Nikolai Trubetskoi noticed that each speech sound or phone is a complex entity. He
called each component of a sound a phonetic feature (voicing, lip rounding are phonetic
features). These features are produced more or less simultaneously rather than consecutively,
which is why we tend to hear them all together as a single unit. After the Second World War,
when sound spectrographs came into general use, the phonetic features posited by the Prague
School linguists actually became visible. They appear as separate formants I the spectrogram of
each sound ([v] has voicing and high static; [u] has a higher first formant and lower second
formant, [i] has a higher second formant and lower first formant)
Thus, not all sounds are equally different, some share virtually no phonetic features,
while others differ in only a single feature. (For instance [f] differs from [v] in only one feature,
whereas [m] and [h] differ in several features). Sound sharing a given phonetic feature can be
grouped together into what are called natural classes (vowels, consonants, nasals, voiced sounds,
etc)
It has be found that a relatively small number of phonetic features were all that was
necessary to describe all sound in any given language. Notice that there are less than half the
number of phonetic features as there are sounds in English. Phonetic features are usually based
on articulatory and sometimes acoustic details (strident vs. non-strident)

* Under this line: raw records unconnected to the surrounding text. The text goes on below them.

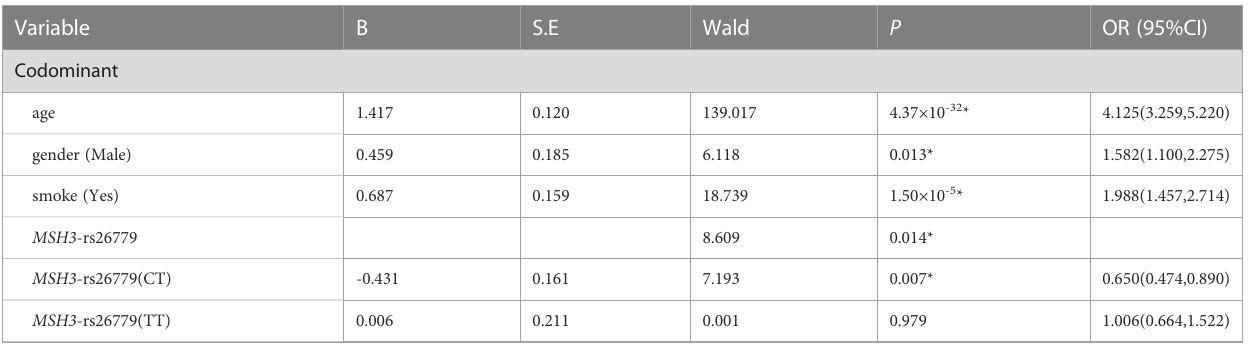
TABLE 7 Multiple logistic regression analysis of predictive factors for hepatocellular carcinoma between CHB and HCC in three models. Variable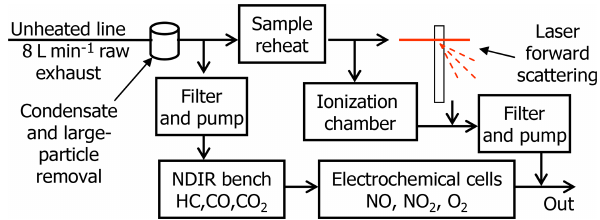
Figure 2. Schematic of the miniature portable on-board emissions monitoring system (Mini-PEMS); see text for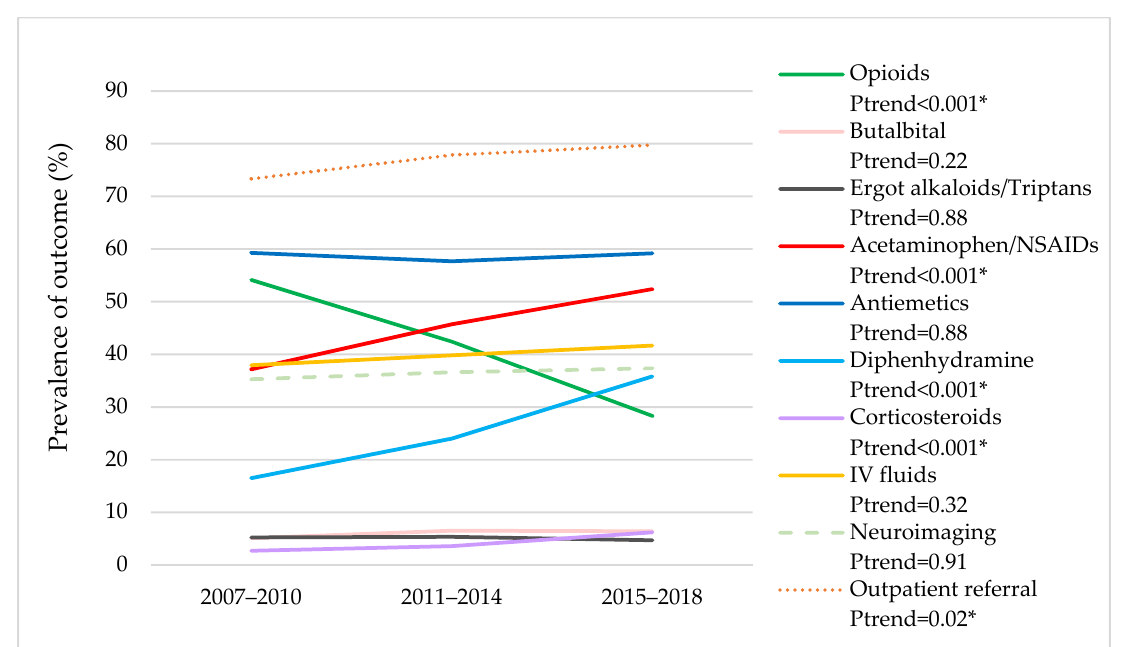
Figure 1. Trends in medication use, neuroimaging use, and referrals to follow-up among headache- related ED visits: 2007 to 2018 NHAMCS data. Abbreviations: ED: Emergency Department; NHAMCS: National Hospital Ambulatory Medical Care Survey; NSAIDs: nonsteroidal anti-inflam- matory drugs; IV: intravenous. * A statistically significant trend with P trend < 0.001. All P trend were adjusted for age, sex, race, payment source, and practice region.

One of the Prague linguist, Roman Jakobson, was intrigued by how few phonetic features
there seemed to be in relation to speech sounds in the worlds languages he tried to come up with
a set of universal phonetic features that could be used as tools to describe any sound in any
language of the world. His theory of universal phonetic features failed, however, because as
more languages were described, the number of features kept increasing.